Le Parlement algérien entérine une répartition des sièges présentée comme plus équilibrée, à l’approche du scrutin du 2 juillet.
Le Conseil de la nation a adopté, mardi, le projet de loi fixant les circonscriptions électorales et le nombre de sièges à pourvoir au Parlement algérien, quelques jours après son adoption par l’Assemblée populaire nationale (APN). Défendu par le ministre de l’Intérieur, Saïd Sayoud, le texte est présenté comme un ajustement technique destiné à aligner la représentation parlementaire sur les évolutions démographiques et le nouveau découpage territorial.

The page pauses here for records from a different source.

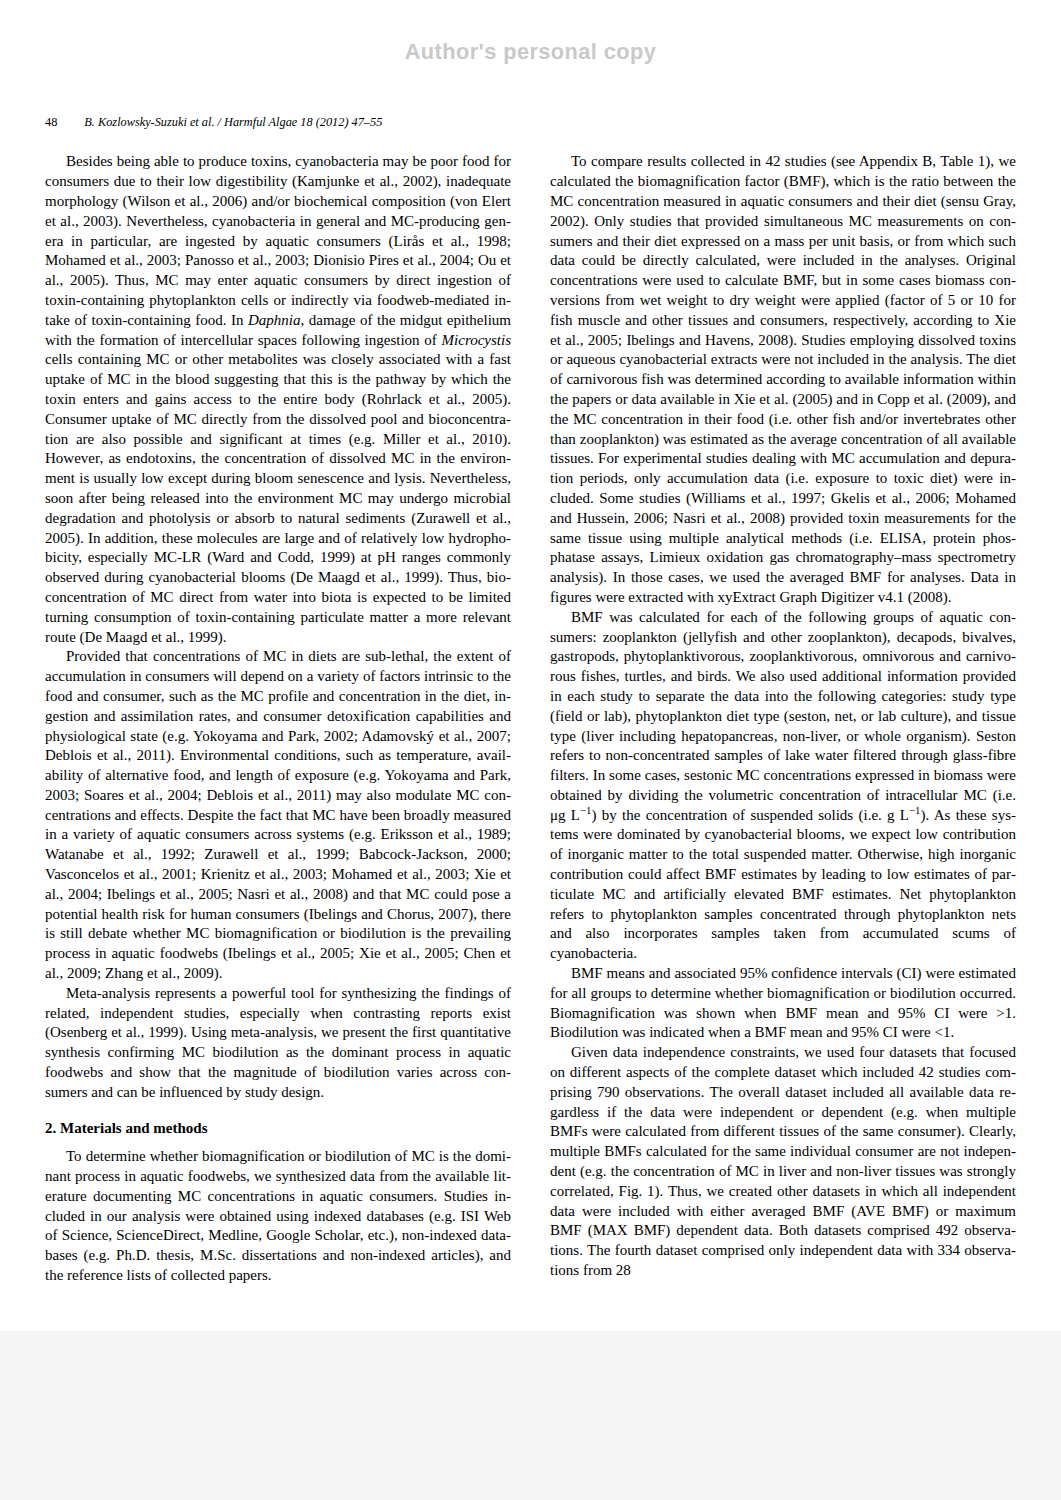Author's personal copy
48 B. Kozlowsky-Suzuki et al. / Harmful Algae 18 (2012) 47–55
Besides being able to produce toxins, cyanobacteria may be poor food for consumers due to their low digestibility (Kamjunke et al., 2002), inadequate morphology (Wilson et al., 2006) and/or biochemical composition (von Elert et al., 2003). Nevertheless, cyanobacteria in general and MC-producing genera in particular, are ingested by aquatic consumers (Lirås et al., 1998; Mohamed et al., 2003; Panosso et al., 2003; Dionisio Pires et al., 2004; Ou et al., 2005). Thus, MC may enter aquatic consumers by direct ingestion of toxin-containing phytoplankton cells or indirectly via foodweb-mediated intake of toxin-containing food. In Daphnia, damage of the midgut epithelium with the formation of intercellular spaces following ingestion of Microcystis cells containing MC or other metabolites was closely associated with a fast uptake of MC in the blood suggesting that this is the pathway by which the toxin enters and gains access to the entire body (Rohrlack et al., 2005). Consumer uptake of MC directly from the dissolved pool and bioconcentration are also possible and significant at times (e.g. Miller et al., 2010). However, as endotoxins, the concentration of dissolved MC in the environment is usually low except during bloom senescence and lysis. Nevertheless, soon after being released into the environment MC may undergo microbial degradation and photolysis or absorb to natural sediments (Zurawell et al., 2005). In addition, these molecules are large and of relatively low hydrophobicity, especially MC-LR (Ward and Codd, 1999) at pH ranges commonly observed during cyanobacterial blooms (De Maagd et al., 1999). Thus, bioconcentration of MC direct from water into biota is expected to be limited turning consumption of toxin-containing particulate matter a more relevant route (De Maagd et al., 1999).
Provided that concentrations of MC in diets are sub-lethal, the extent of accumulation in consumers will depend on a variety of factors intrinsic to the food and consumer, such as the MC profile and concentration in the diet, ingestion and assimilation rates, and consumer detoxification capabilities and physiological state (e.g. Yokoyama and Park, 2002; Adamovský et al., 2007; Deblois et al., 2011). Environmental conditions, such as temperature, availability of alternative food, and length of exposure (e.g. Yokoyama and Park, 2003; Soares et al., 2004; Deblois et al., 2011) may also modulate MC concentrations and effects. Despite the fact that MC have been broadly measured in a variety of aquatic consumers across systems (e.g. Eriksson et al., 1989; Watanabe et al., 1992; Zurawell et al., 1999; Babcock-Jackson, 2000; Vasconcelos et al., 2001; Krienitz et al., 2003; Mohamed et al., 2003; Xie et al., 2004; Ibelings et al., 2005; Nasri et al., 2008) and that MC could pose a potential health risk for human consumers (Ibelings and Chorus, 2007), there is still debate whether MC biomagnification or biodilution is the prevailing process in aquatic foodwebs (Ibelings et al., 2005; Xie et al., 2005; Chen et al., 2009; Zhang et al., 2009).
Meta-analysis represents a powerful tool for synthesizing the findings of related, independent studies, especially when contrasting reports exist (Osenberg et al., 1999). Using meta-analysis, we present the first quantitative synthesis confirming MC biodilution as the dominant process in aquatic foodwebs and show that the magnitude of biodilution varies across consumers and can be influenced by study design.
2. Materials and methods
To determine whether biomagnification or biodilution of MC is the dominant process in aquatic foodwebs, we synthesized data from the available literature documenting MC concentrations in aquatic consumers. Studies included in our analysis were obtained using indexed databases (e.g. ISI Web of Science, ScienceDirect, Medline, Google Scholar, etc.), non-indexed databases (e.g. Ph.D. thesis, M.Sc. dissertations and non-indexed articles), and the reference lists of collected papers.
To compare results collected in 42 studies (see Appendix B, Table 1), we calculated the biomagnification factor (BMF), which is the ratio between the MC concentration measured in aquatic consumers and their diet (sensu Gray, 2002). Only studies that provided simultaneous MC measurements on consumers and their diet expressed on a mass per unit basis, or from which such data could be directly calculated, were included in the analyses. Original concentrations were used to calculate BMF, but in some cases biomass conversions from wet weight to dry weight were applied (factor of 5 or 10 for fish muscle and other tissues and consumers, respectively, according to Xie et al., 2005; Ibelings and Havens, 2008). Studies employing dissolved toxins or aqueous cyanobacterial extracts were not included in the analysis. The diet of carnivorous fish was determined according to available information within the papers or data available in Xie et al. (2005) and in Copp et al. (2009), and the MC concentration in their food (i.e. other fish and/or invertebrates other than zooplankton) was estimated as the average concentration of all available tissues. For experimental studies dealing with MC accumulation and depuration periods, only accumulation data (i.e. exposure to toxic diet) were included. Some studies (Williams et al., 1997; Gkelis et al., 2006; Mohamed and Hussein, 2006; Nasri et al., 2008) provided toxin measurements for the same tissue using multiple analytical methods (i.e. ELISA, protein phosphatase assays, Limieux oxidation gas chromatography–mass spectrometry analysis). In those cases, we used the averaged BMF for analyses. Data in figures were extracted with xyExtract Graph Digitizer v4.1 (2008).
BMF was calculated for each of the following groups of aquatic consumers: zooplankton (jellyfish and other zooplankton), decapods, bivalves, gastropods, phytoplanktivorous, zooplanktivorous, omnivorous and carnivorous fishes, turtles, and birds. We also used additional information provided in each study to separate the data into the following categories: study type (field or lab), phytoplankton diet type (seston, net, or lab culture), and tissue type (liver including hepatopancreas, non-liver, or whole organism). Seston refers to non-concentrated samples of lake water filtered through glass-fibre filters. In some cases, sestonic MC concentrations expressed in biomass were obtained by dividing the volumetric concentration of intracellular MC (i.e. μg L−1) by the concentration of suspended solids (i.e. g L−1). As these systems were dominated by cyanobacterial blooms, we expect low contribution of inorganic matter to the total suspended matter. Otherwise, high inorganic contribution could affect BMF estimates by leading to low estimates of particulate MC and artificially elevated BMF estimates. Net phytoplankton refers to phytoplankton samples concentrated through phytoplankton nets and also incorporates samples taken from accumulated scums of cyanobacteria.
BMF means and associated 95% confidence intervals (CI) were estimated for all groups to determine whether biomagnification or biodilution occurred. Biomagnification was shown when BMF mean and 95% CI were >1. Biodilution was indicated when a BMF mean and 95% CI were <1.
Given data independence constraints, we used four datasets that focused on different aspects of the complete dataset which included 42 studies comprising 790 observations. The overall dataset included all available data regardless if the data were independent or dependent (e.g. when multiple BMFs were calculated from different tissues of the same consumer). Clearly, multiple BMFs calculated for the same individual consumer are not independent (e.g. the concentration of MC in liver and non-liver tissues was strongly correlated, Fig. 1). Thus, we created other datasets in which all independent data were included with either averaged BMF (AVE BMF) or maximum BMF (MAX BMF) dependent data. Both datasets comprised 492 observations. The fourth dataset comprised only independent data with 334 observations from 28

Si les autorités mettent en avant «une représentation électorale plus équilibrée», la révision intervient dans un calendrier resserré, à quelques semaines des élections législatives du 2 juillet, ce qui limite de facto le débat public et l’appropriation du nouveau dispositif par les acteurs politiques. Le caractère rapide de l’adoption alimente ainsi des interrogations récurrentes sur les conditions d’élaboration des règles électorales et leur stabilité.
Sur le plan technique, la loi introduit une augmentation du nombre de circonscriptions, passant de 58 à 69, tout en fixant le nombre total de sièges à l’APN à 407, dont 395 pour le territoire national et 12 pour la diaspora. Le mode de calcul repose désormais sur un siège pour 120 000 habitants, avec un minimum de deux sièges pour les wilayas les moins peuplées, contre trois auparavant. Une évolution qui, sous couvert d’ajustement démographique, modifie sensiblement les équilibres de représentation.

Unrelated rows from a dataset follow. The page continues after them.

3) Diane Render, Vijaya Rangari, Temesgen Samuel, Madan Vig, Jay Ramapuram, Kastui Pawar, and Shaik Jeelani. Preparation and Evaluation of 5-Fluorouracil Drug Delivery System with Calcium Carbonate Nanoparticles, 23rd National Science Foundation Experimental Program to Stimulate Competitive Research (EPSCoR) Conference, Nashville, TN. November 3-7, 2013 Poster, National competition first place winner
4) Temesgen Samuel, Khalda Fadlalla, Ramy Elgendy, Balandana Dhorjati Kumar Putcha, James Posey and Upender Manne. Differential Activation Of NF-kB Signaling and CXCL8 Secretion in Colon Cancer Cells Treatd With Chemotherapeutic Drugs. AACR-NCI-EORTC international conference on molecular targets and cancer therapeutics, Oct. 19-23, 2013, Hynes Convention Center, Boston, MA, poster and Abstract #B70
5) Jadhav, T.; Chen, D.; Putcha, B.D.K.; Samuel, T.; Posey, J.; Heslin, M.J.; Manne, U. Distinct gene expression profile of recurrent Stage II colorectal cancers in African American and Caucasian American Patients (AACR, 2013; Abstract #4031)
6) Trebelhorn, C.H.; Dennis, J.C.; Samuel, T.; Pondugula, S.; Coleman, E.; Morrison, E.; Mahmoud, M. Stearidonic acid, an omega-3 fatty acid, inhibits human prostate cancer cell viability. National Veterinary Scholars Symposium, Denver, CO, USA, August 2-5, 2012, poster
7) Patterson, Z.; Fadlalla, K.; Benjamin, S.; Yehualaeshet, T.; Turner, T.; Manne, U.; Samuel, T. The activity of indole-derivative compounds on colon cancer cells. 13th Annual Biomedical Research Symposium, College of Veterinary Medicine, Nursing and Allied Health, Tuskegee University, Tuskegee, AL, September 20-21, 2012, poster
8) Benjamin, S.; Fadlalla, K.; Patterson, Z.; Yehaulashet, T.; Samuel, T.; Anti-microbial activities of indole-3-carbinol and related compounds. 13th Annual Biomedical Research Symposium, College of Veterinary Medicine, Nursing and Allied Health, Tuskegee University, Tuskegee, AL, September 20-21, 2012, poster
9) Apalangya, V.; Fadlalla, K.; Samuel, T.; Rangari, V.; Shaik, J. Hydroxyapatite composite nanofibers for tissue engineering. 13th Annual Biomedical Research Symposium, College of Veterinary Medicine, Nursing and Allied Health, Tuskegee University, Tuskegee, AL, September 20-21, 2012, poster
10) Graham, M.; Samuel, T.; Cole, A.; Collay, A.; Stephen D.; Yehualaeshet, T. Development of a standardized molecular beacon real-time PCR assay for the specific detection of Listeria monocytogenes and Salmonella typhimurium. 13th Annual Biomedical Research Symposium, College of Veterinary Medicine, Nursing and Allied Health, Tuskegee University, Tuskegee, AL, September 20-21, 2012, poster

Ce réaménagement s’accompagne également d’une modification de la composition du Conseil de la nation, dont le nombre de membres passe de 174 à 177. Le maintien du tiers présidentiel — désormais 59 membres désignés — continue toutefois de soulever des réserves quant à l’équilibre institutionnel, dans un système où l’exécutif conserve une influence significative sur la chambre haute.
Au-delà des paramètres techniques, ce texte s’inscrit dans une série de réformes institutionnelles plus larges, incluant la révision annoncée des codes communal et de wilaya. Toutefois, l’absence d’indications précises sur leur calendrier d’adoption entretient un flou sur la cohérence globale de l’architecture électorale.
Dans ce contexte, la réforme adoptée apparaît autant comme une mise à jour administrative que comme un instrument de recomposition politique, dont les effets concrets dépendront de sa mise en œuvre et du niveau de participation lors du scrutin.